__PASSAGE GIVEN__
Ildikó Barna and Árpád Knap at the 2021 ISCA conference

2020.12.30. Online Antisemitism

Good news. Ildikó Barna and Árpád Knap are among the speakers of the 2021 ISCA conference organized by Indiana University. The “Antisemitism in Today’s America: Manifestations, Causes, and Consequences” conference is one of the most important international forums for antisemitism researchers. Ildikó and Árpád present a comparative analysis of Hungarian and American conspiracy theories related to György Soros, using NLP analysis of online discourses. It is a special pleasure for us to say, that according to the head of the organizing institute, “Your paper promises to make a particularly interesting contribution to our collective work on contemporary antisemitism.”
https://isca.indiana.edu/

Publication

2020.09.30.

Three members of our research group (Renáta Németh, Eszter Rita Katona, Zoltán Kmetty) recently published an article, which aims to present the characteristics and possibilities of automated text analysis. Their goal is to inspire Hungarian social scientists by providing an insight into a less-institutionalized area, since they believe that at an international level, text mining will be a standard method for empirical social science research within a few years.

RC2S2 presentations at the conference “Sociology at the Dawn of a Successful Century”

2020.09.21.

The conference “Sociology at the Dawn of a Successful Century” will be held on October 8-9th at the Hungarian Academy of Sciences. The sociological applications of NLP will be presented in it’s own section, led by two co-leaders of our research group, Ildikó Barna and Renáta Németh (and Bence Ságvári, leader of the CSS-Recens research group of the Hungarian Academy of Sciences). Júlia Koltai, member of RC2S2, belongs to the organizing committee of the conference. From RC2S2 Ildikó Barna, Eszter Katona, Zoltán Kmetty, Árpád Knap, Júlia Koltai, Renáta Németh, Márton Rakovics, Domonkos Sik perform as speaker / co-author.

Two of our researchers won the grant of the New National Excellence Program

2020.09.14.

Both Eszter Katona and Árpád Knap won the scholarship of the New National Excellence Program (ÚNKP) for the next one-year period. The title of Eszter’s research is Corruption risk and prediction – Analysis of the texts of public procurement tenders using the tools of natural language processing. Her supervisor is Mihály Fazekas. According to the hypothesis of Eszter’s research, the examination of the wording of public procurement tenders can help in uncovering suspected cases of corruption. The title of Árpád’s research is Analysis of emotions related to twentieth-century traumas using Natural Language Processing methods. In his research, he will analyse emotions found in social media and the press, related to the two most influential events of the 20th century’s Hungarian history: the Treaty of Trianon and the Holocaust. Árpád’s supervisor is Ildikó Barna, the co-leader of our research group.

__DIRECTION 1__
Using the news page, decide whether each statement below agrees with it. Answer yes or no for each and quote the page's deciding words exactly. (a) The 2021 ISCA conference is organized by Indiana University. (b) Eszter Katona's supervisor is Ildikó Barna. (c) The conference "Sociology at the Dawn of a Successful Century" will be held at the Hungarian Academy of Sciences.
__DIRECTION 2__
Print the lines of the records from the line with "class: Aves" up to and including the last line of the records.
The news page and the records are separate material.

__LISTED ENTRIES__
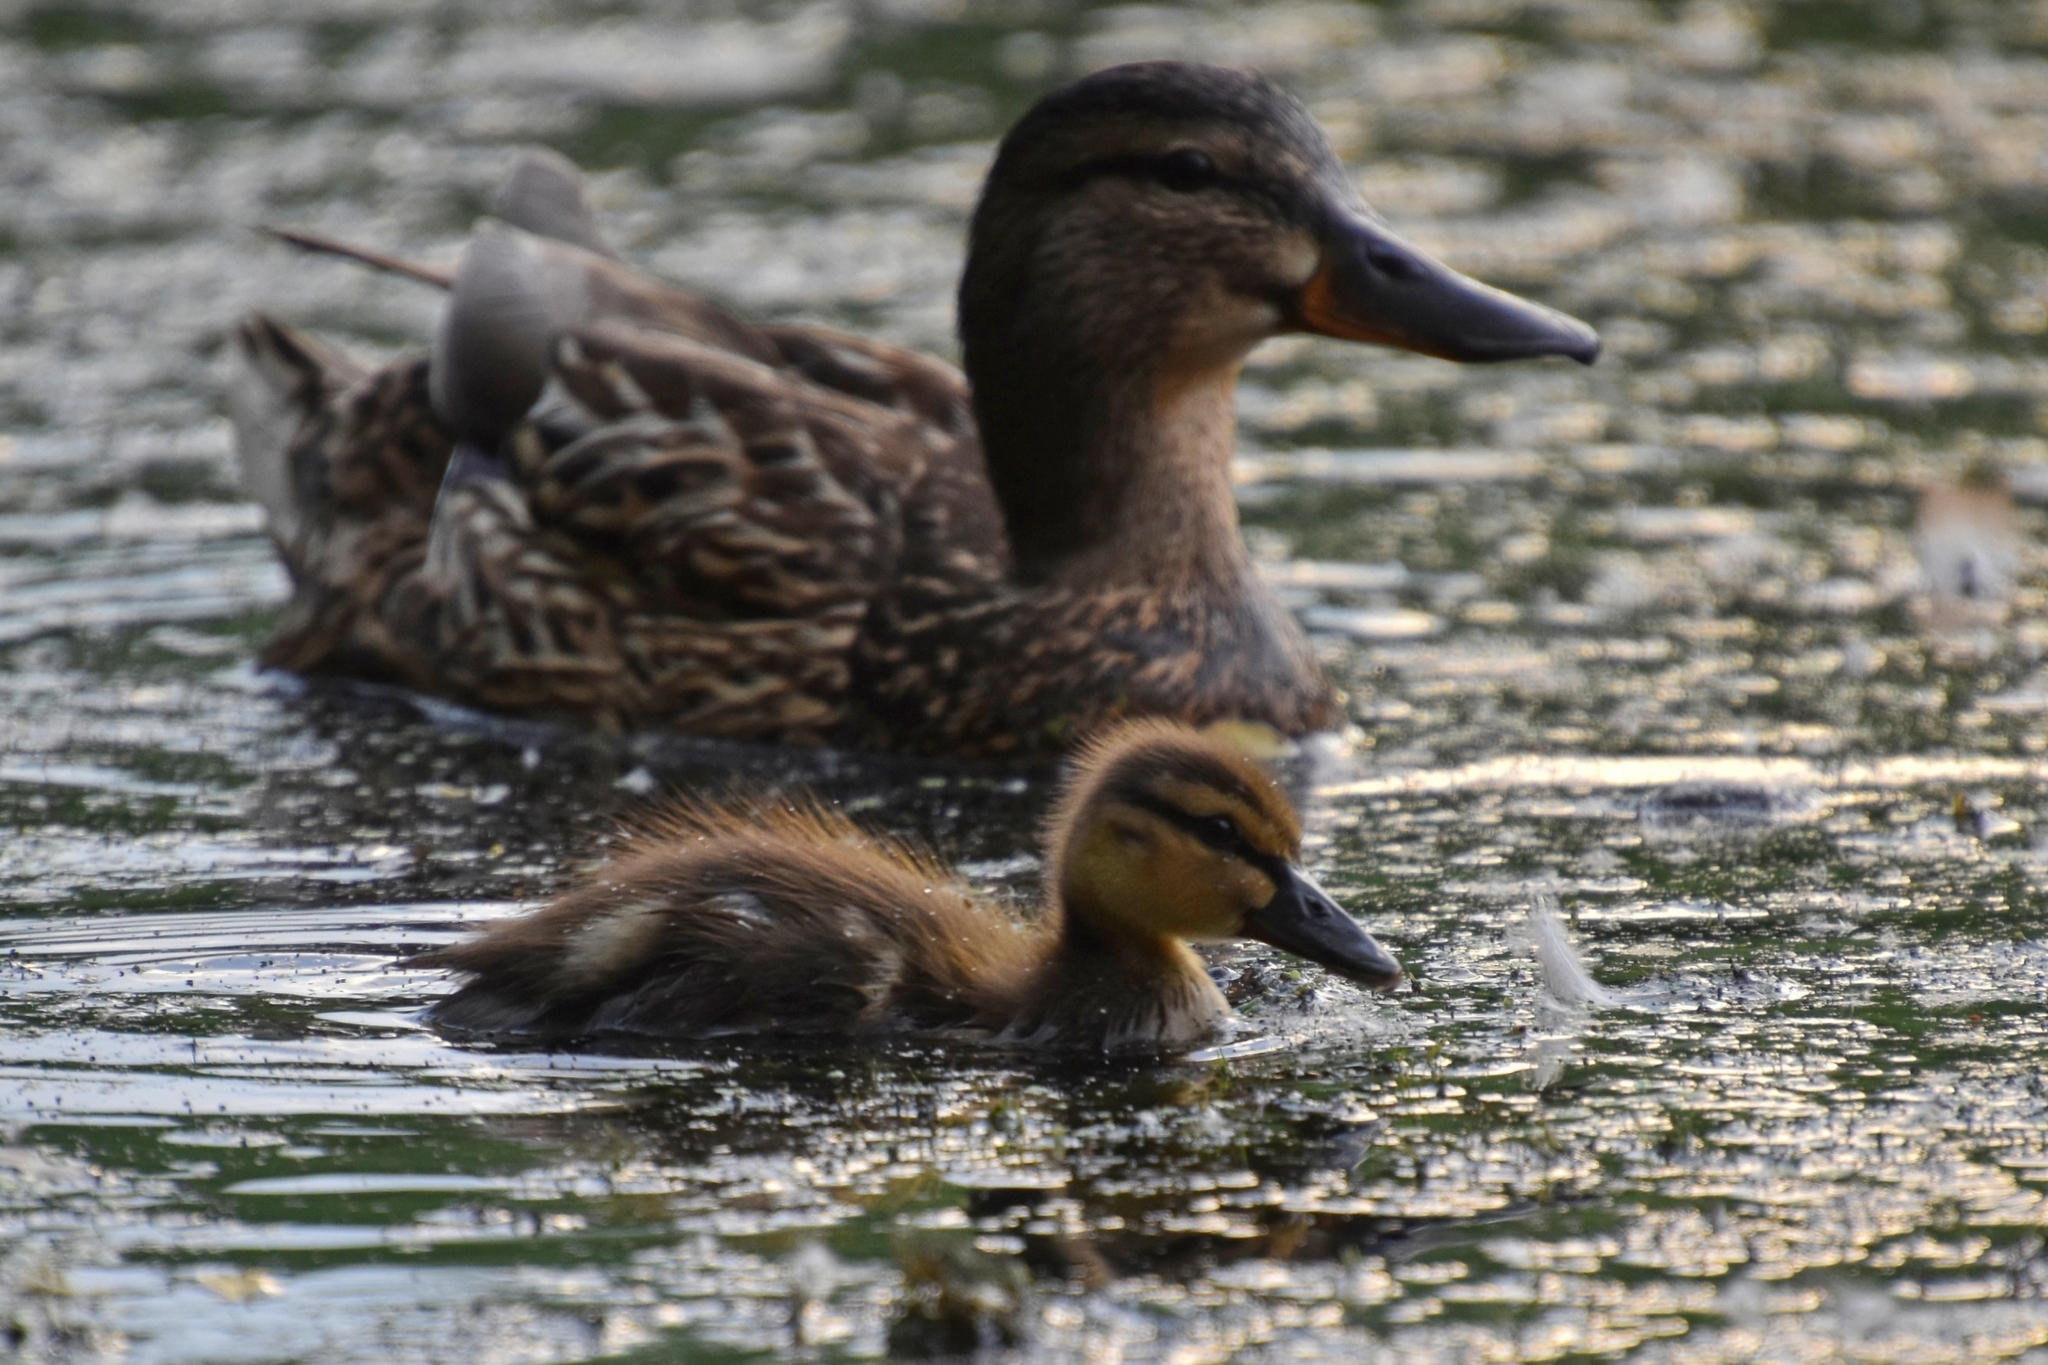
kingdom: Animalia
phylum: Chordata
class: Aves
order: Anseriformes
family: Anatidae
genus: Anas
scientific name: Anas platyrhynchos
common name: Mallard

__EXPECTED OUTPUT 1__
(a) Yes: "organized by Indiana University"
(b) No: "Her supervisor is Mihály Fazekas."
(c) Yes: "will be held on October 8-9th at the Hungarian Academy of Sciences"

__EXPECTED OUTPUT 2__
class: Aves
order: Anseriformes
family: Anatidae
genus: Anas
scientific name: Anas platyrhynchos
common name: Mallard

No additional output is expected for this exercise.